I brought with me everything I needed to turn the outdoor deck of the house into an art studio, my Artisan Salon. This is where I come to sit at my altar, as I consult oracle cards, and make everyday little rituals like taking tea and arranging the flowers I forage on my walks. 

No one really knew where I would go to on those quiet days of solitude at my Artisan Salon. Until the day I met a writer called Luna Dusk, who showed an interest in my Wildly Organised drafts. I brought her by the empty house to collect my manuscript and she too could feel something special in the energy here. Although we had only just met around a fire the night before, we shared Persian love cake at a local cafe and I pointed out to her features in the landscapes I love. Whatever was in the air that day Luna Dusk came to visit, had changed her in some way. It was like she knew if she found her way back to this place, that this was where she could be who she really is. Which is what she has done, bringing barely anything but her poetry, writings and inspiration to experience enchantment.
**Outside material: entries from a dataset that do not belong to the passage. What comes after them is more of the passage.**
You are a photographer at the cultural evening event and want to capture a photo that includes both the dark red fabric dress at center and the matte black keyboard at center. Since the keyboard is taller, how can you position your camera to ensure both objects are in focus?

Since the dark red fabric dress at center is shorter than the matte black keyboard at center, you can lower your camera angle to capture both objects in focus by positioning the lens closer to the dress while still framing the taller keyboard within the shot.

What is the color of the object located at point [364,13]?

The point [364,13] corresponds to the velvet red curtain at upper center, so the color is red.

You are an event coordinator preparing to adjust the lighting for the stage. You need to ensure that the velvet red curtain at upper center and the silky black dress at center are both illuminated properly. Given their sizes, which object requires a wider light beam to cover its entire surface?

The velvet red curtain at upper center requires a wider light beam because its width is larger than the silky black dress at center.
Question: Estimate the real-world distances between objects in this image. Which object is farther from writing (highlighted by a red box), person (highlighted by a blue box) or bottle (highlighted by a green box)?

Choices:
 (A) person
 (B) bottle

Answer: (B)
Now that Luna has set up a writing nook in the disused kitchen she has been noticing something incredible is happening inside the house. The longer it is that she stays here, the more it is happening. I have noticed things changing too, at first I thought it was Luna fixing broken windows and starting to decorate but when I asked her about it she says that it was not her that did so. We don’t know who else could be changing things around in the empty rooms, but sometimes I think I see lights starting to flicker in the old fixtures here and there and the candles at my altar appear to have a peculiar glow surrounding them. 

The house seems somehow happier since Luna came to stay, I’m not sure how I could possibly tell that but it feels that way to me. It’s as though there’s something magical about it, which has kept bringing me back. Luna and I call it our Enchanted Halfway House. 

Now that I have a guitar, there are more songs to play these days. Songs from the past, my lost love and my longings but also about the growth I am currently going through. 

If you ever find your way to my Artisan Salon, around the back of our Enchanted Halfway House, I would love to play for you 

Carry Forth is my medicine chest, the collection of songs where as a woman and as an artist, I get everything off my chest.